A Suzhou court has sent a shockwave through China’s competitive tea market by ordering Moli Naibai, a rising star in the domestic 'new tea' sector, to pay 10.3 million RMB ($1.4 million) to LVMH. The first-instance ruling found that the tea brand’s four-leaf flower logo infringed upon Louis Vuitton’s iconic Monogram trademark, marking a rare instance where a global luxury titan successfully sued a domestic beverage chain for such a significant sum.
Founded less than five years ago, Moli Naibai—translated as 'Jasmine Milk White'—has rapidly expanded to over 2,400 locations across China and several overseas markets. While its early branding leaned into traditional Chinese aesthetics, a 2024 shift toward a 'light luxury' minimalist style introduced a geometric four-petal floral logo. This design bore a striking resemblance to the flower motif found in the LV Monogram, leading social media users to dub the brand a 'high-end LV alternative' for milk tea.
The Suzhou Intermediate People’s Court ruled that Moli Naibai’s use of the logo constituted trademark infringement and unfair competition. The court noted that because LV’s flower pattern is recognized as a 'well-known trademark' in China, it enjoys cross-category protection. Even though tea and luxury leather goods occupy different industries, the visual similarity was deemed likely to cause consumer confusion regarding potential collaborations or authorized licensing.
The case has ignited a fierce debate on Chinese social media, where some nationalists argue that LV’s designs originally drew inspiration from ancient Chinese patterns or Japanese family crests. These critics claim that basic geometric florals should remain in the public domain. However, legal experts point out that Moli Naibai’s repeated attempts to register the logo were rejected by the trademark office, yet the company continued its large-scale rollout, indicating a degree of legal negligence or intent.

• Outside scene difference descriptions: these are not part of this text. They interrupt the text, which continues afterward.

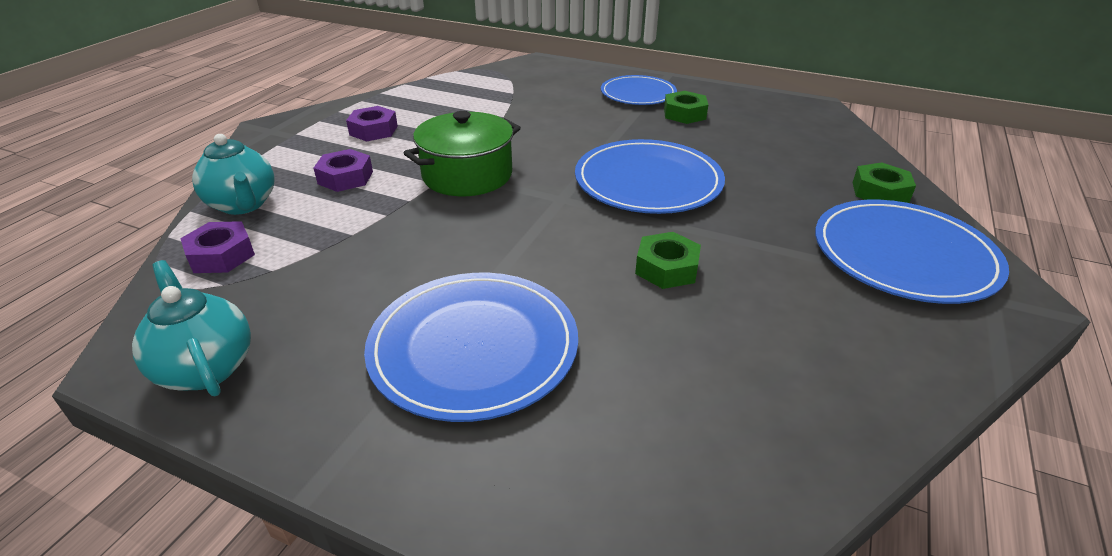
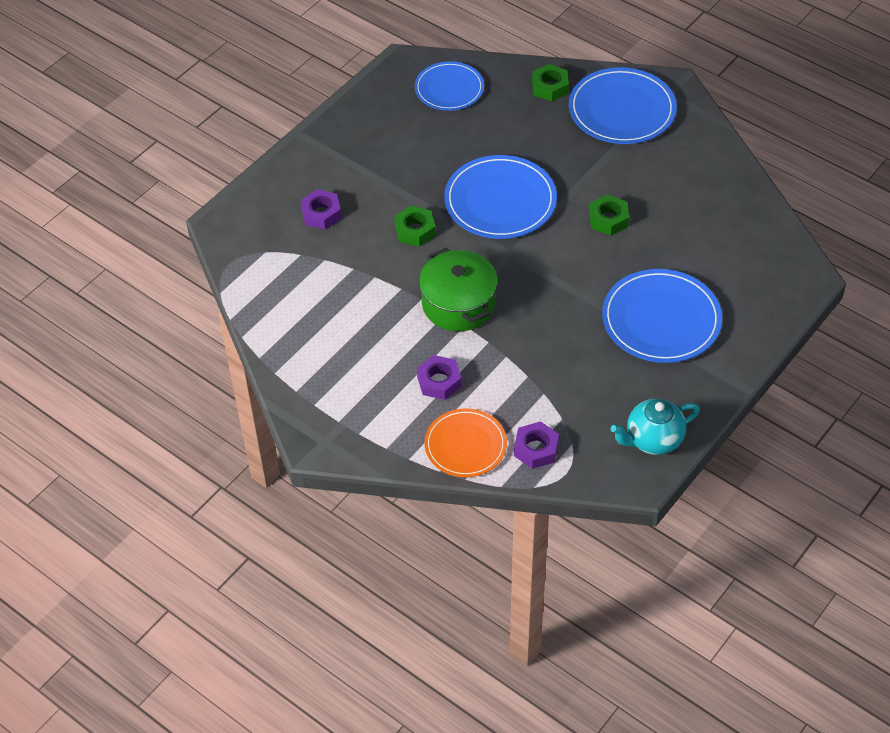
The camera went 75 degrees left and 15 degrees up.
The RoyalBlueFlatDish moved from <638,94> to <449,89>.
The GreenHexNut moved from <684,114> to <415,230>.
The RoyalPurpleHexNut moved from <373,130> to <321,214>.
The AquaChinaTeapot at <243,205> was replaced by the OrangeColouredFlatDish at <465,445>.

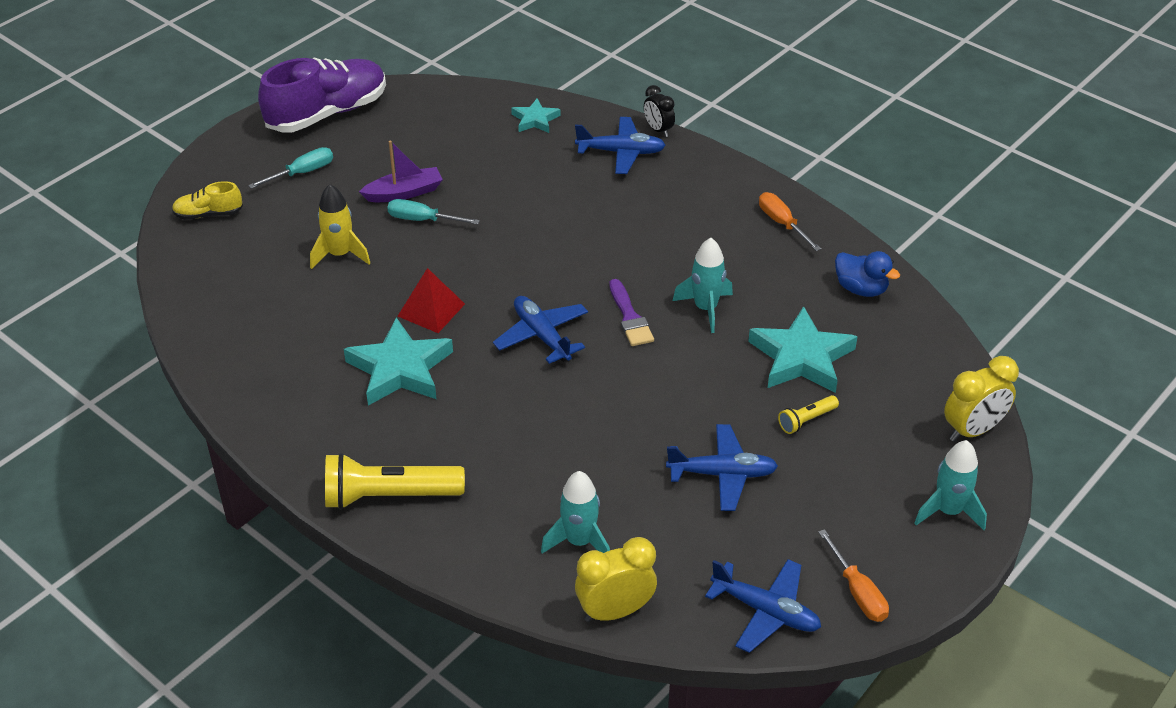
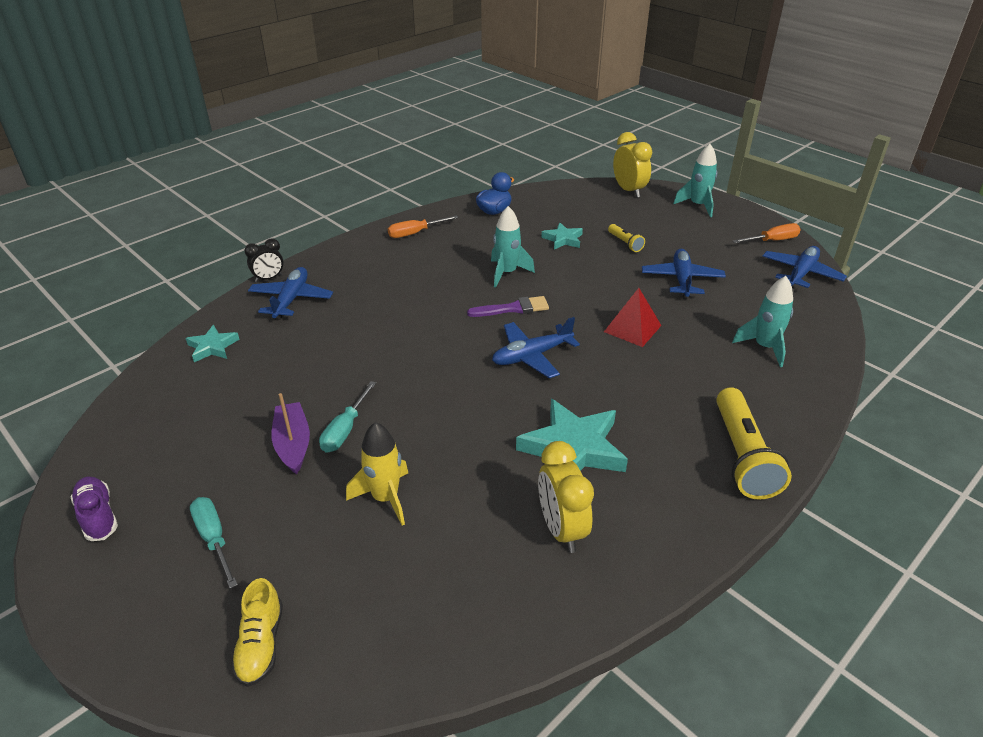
The camera went 85 degrees left and 5 degrees down.
The RoyalPurpleShoe at <327,113> changed to 0.47 times the size.
The CrimsonPyramidShape moved from <431,310> to <632,328>.
The AquaStarShape at <801,357> changed to 0.54 times the size.
The YellowBedsideClock moved from <615,611> to <561,529>.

Moli Naibai’s founder, Zhang Bocheng, has signaled an intent to appeal the ruling within fifteen days. Beyond the immediate financial penalty, the company faces a logistical nightmare: the potential total rebranding of its 2,400 storefronts. This verdict serves as a stern warning to Chinese 'new consumption' brands that the era of 'borrowed' aesthetics is closing as the judiciary moves to align with international intellectual property standards.